Images with pose keypoints
------------------------------------

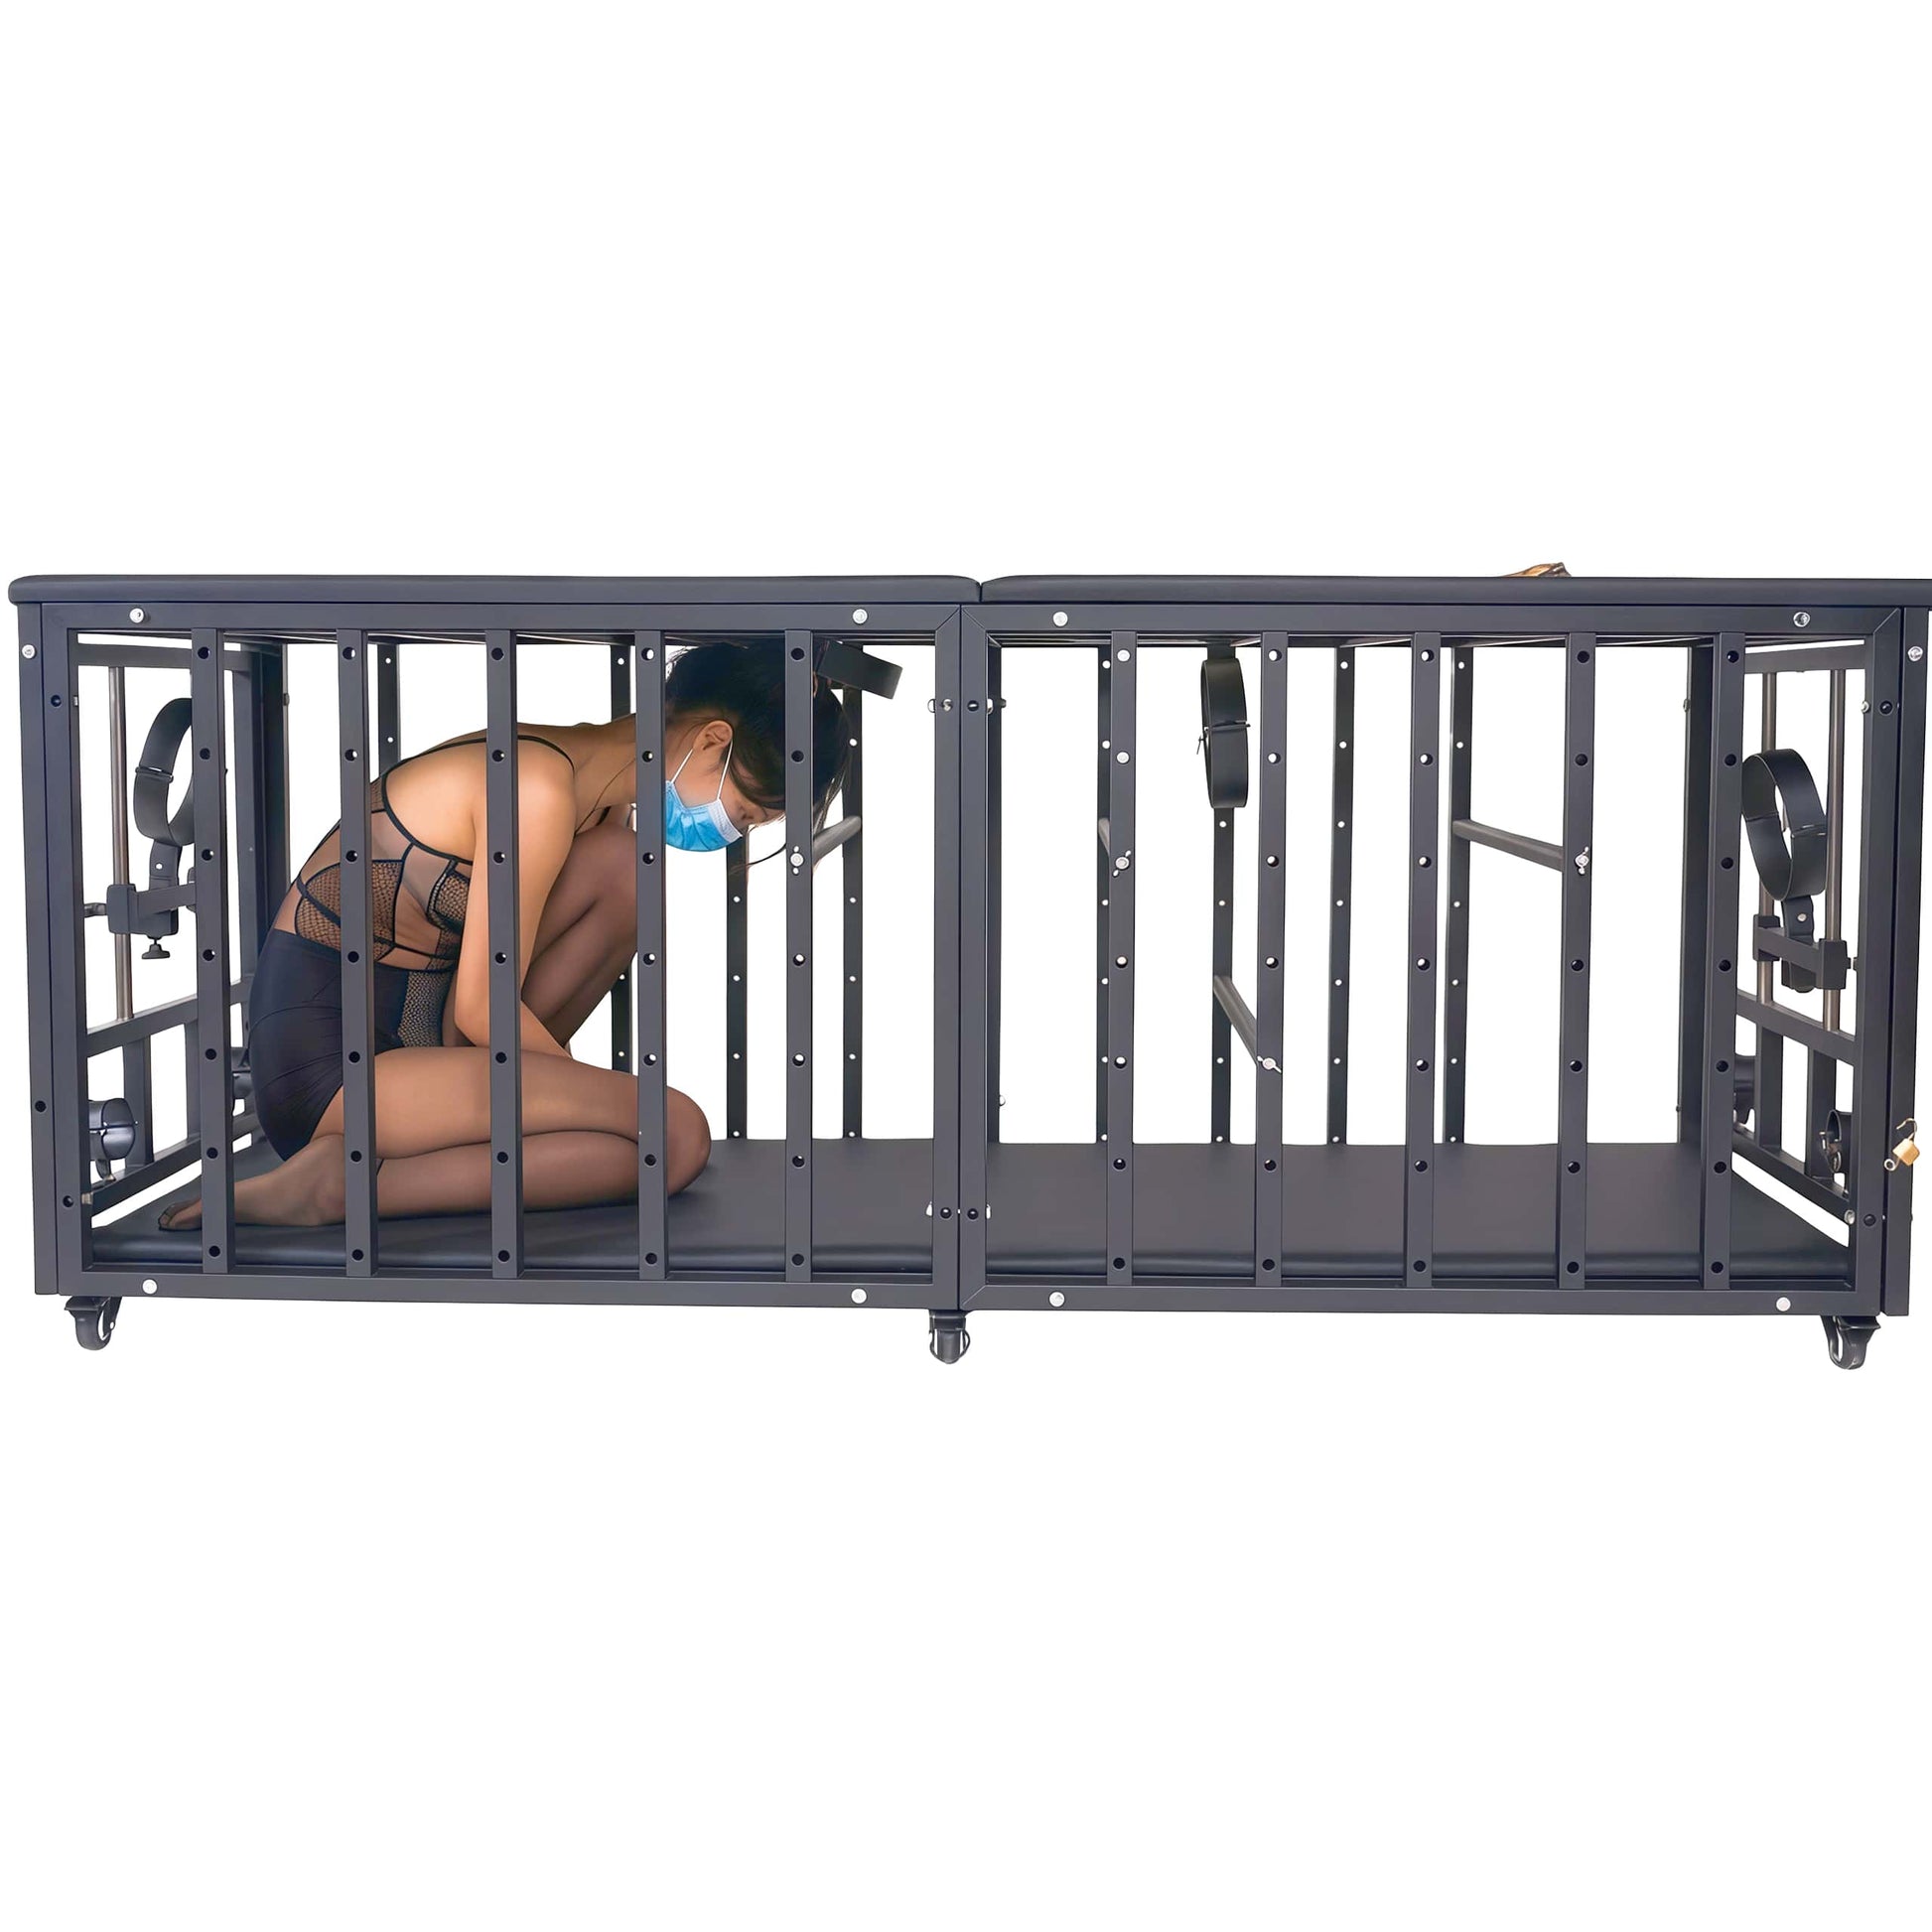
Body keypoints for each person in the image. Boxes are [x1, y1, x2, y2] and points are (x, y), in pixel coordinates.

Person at [162, 639, 847, 1229]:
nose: (733, 831)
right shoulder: (536, 787)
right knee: (673, 1135)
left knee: (626, 875)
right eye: (746, 813)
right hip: (329, 1075)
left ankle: (412, 1156)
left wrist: (587, 1102)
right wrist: (597, 1102)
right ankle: (337, 1187)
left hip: (425, 1049)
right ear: (712, 740)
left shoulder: (599, 800)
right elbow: (482, 1009)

------------------------------------

● **WHAT YOU HAVE TO DO**:
In the entries, find the line containing "left knee: (626, 875)" and output it and all remaining lines exactly.

● **WRITTEN ANSWER**:
left knee: (626, 875)
right eye: (746, 813)
right hip: (329, 1075)
left ankle: (412, 1156)
left wrist: (587, 1102)
right wrist: (597, 1102)
right ankle: (337, 1187)
left hip: (425, 1049)
right ear: (712, 740)
left shoulder: (599, 800)
right elbow: (482, 1009)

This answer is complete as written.